With titles set to be released alongside the Nintendo Switch that feature additions to flagship Nintendo game series such as Super Smash Bros. and the Legend of Zelda, the company has obviously invested a lot of faith in their newest addition to their console lineup.
The Wii U, which was released in 2012, featured an innovative piece of technology in the handheld GamePad provided to offer a dual-screen experience reminiscent of the company’s early DS and 3DS systems. However, the console was met with mixed reviews and rocky sales, which actually led to withdrawal of support from several major third-party studios, including both Ubisoft and Electronic Arts, in 2013.
In what appears to be a renewed faith in the portable gaming market Nintendo has cornered for years, the Switch can do something it’s console predecessors could not: both.

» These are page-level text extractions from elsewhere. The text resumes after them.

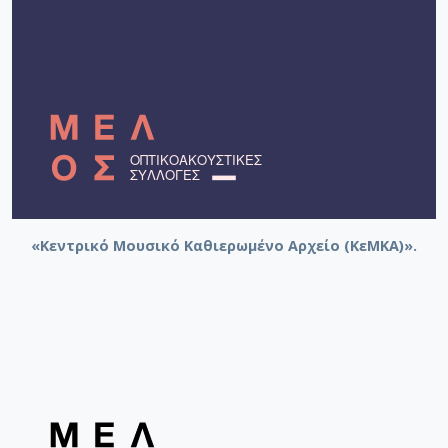
«Κεντρικό Μουσικό Καθιερωμένο Αρχείο (ΚεΜΚΑ)».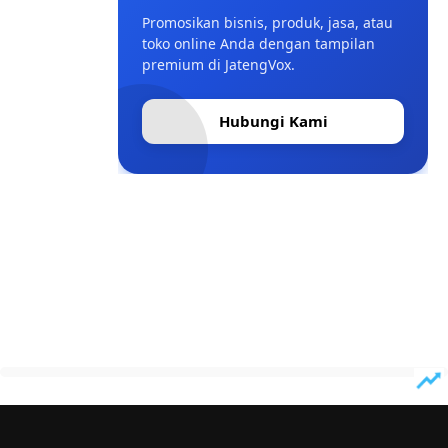
Promosikan bisnis, produk, jasa, atau
toko online Anda dengan tampilan
premium di JatengVox.
Hubungi Kami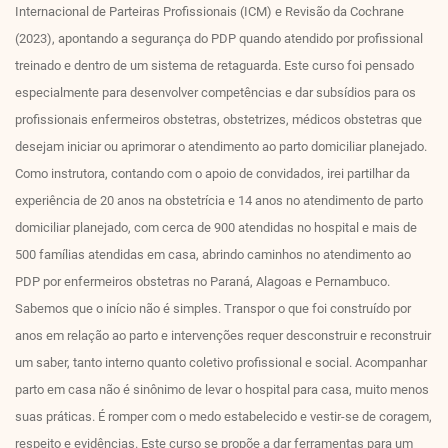
Internacional de Parteiras Profissionais (ICM) e Revisão da Cochrane
(2023), apontando a segurança do PDP quando atendido por profissional
treinado e dentro de um sistema de retaguarda. Este curso foi pensado
especialmente para desenvolver competências e dar subsídios para os
profissionais enfermeiros obstetras, obstetrizes, médicos obstetras que
desejam iniciar ou aprimorar o atendimento ao parto domiciliar planejado.
Como instrutora, contando com o apoio de convidados, irei partilhar da
experiência de 20 anos na obstetrícia e 14 anos no atendimento de parto
domiciliar planejado, com cerca de 900 atendidas no hospital e mais de
500 famílias atendidas em casa, abrindo caminhos no atendimento ao
PDP por enfermeiros obstetras no Paraná, Alagoas e Pernambuco.
Sabemos que o início não é simples. Transpor o que foi construído por
anos em relação ao parto e intervenções requer desconstruir e reconstruir
um saber, tanto interno quanto coletivo profissional e social. Acompanhar
parto em casa não é sinônimo de levar o hospital para casa, muito menos
suas práticas. É romper com o medo estabelecido e vestir-se de coragem,
respeito e evidências. Este curso se propõe a dar ferramentas para um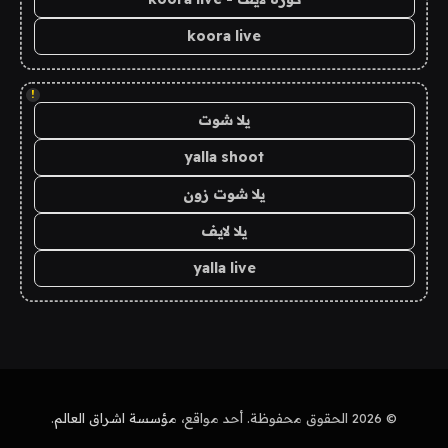
koora live
!
يلا شوت
yalla shoot
يلا شوت زون
يلا لايف
yalla live
© 2026 الحقوق محفوظة. أحد مواقع،
مؤسسة اشراق العالم
.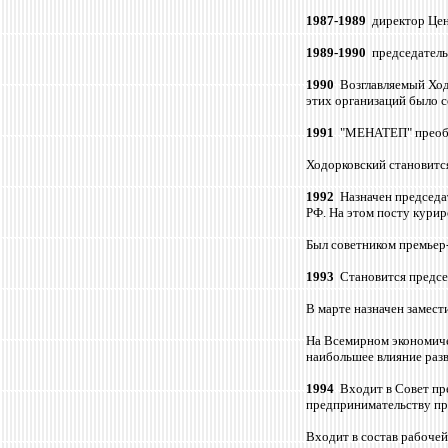
1987-1
989
директор Це
1989-1990
председател
1990
Возглавляемый Ход
этих организаций было 
1991
"МЕНАТЕП" преобр
Ходорковский становится
1992
Назначен председа
РФ. На этом посту курир
Был советником премьер
1993
Становится предсе
В марте назначен замес
На Всемирном экономиче
наибольшее влияние разв
1994
Входит в Совет пр
предпринимательству пр
Входит в состав рабоче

The Nintendo Switch will be the first attempt by Nintendo at a hybrid between mobile gaming and a more classic home experience. The company hopes to pull this off with the introduction of new controllers.
The concept of the additional touch screen employed by the GamePad for the Wii U will not be abandoned, but rather upgraded into a mobile device, with the touch of the Nintendo Switch to its Nintendo Switch Dock.
The Nintendo Switch will feature two detachable controllers on either side of the screen, dubbed Joy-Con controllers. These Joy-Con controllers can be used in single-player mode while attached to the Nintendo Switch, or detached to provide a multiplayer experience.
While the Joy-Con controllers may slightly resemble the old Wii controllers, they are not the only option for the Nintendo Switch. For players that prefer a different experience, the Nintendo Switch can be accompanied by the Nintendo Switch Pro Controller, which at first glance resembles the existing Wii U Pro Controller. Upon closer inspection, however, there are several differences, including a throwback to an even earlier Nintendo system. The new Pro Controller has shifted one of the analog sticks to the bottom right, where the “C” stick once sat on the 2001 GameCube controller.
With this small nod to its past, Nintendo continues to aim toward the future. In a press statement issued by the company regarding the release, Nintendo of America President and COO Reggie Fils-Aime offered a new hope for the creative edge that helped Nintendo grow from a small business into one of the pioneers of modern video games.
“Nintendo Switch allows gamers the freedom to play however they like,” said Fils-Aime. “It gives game developers new abilities to bring their creative visions to life by opening up the concept of gaming without boundaries.”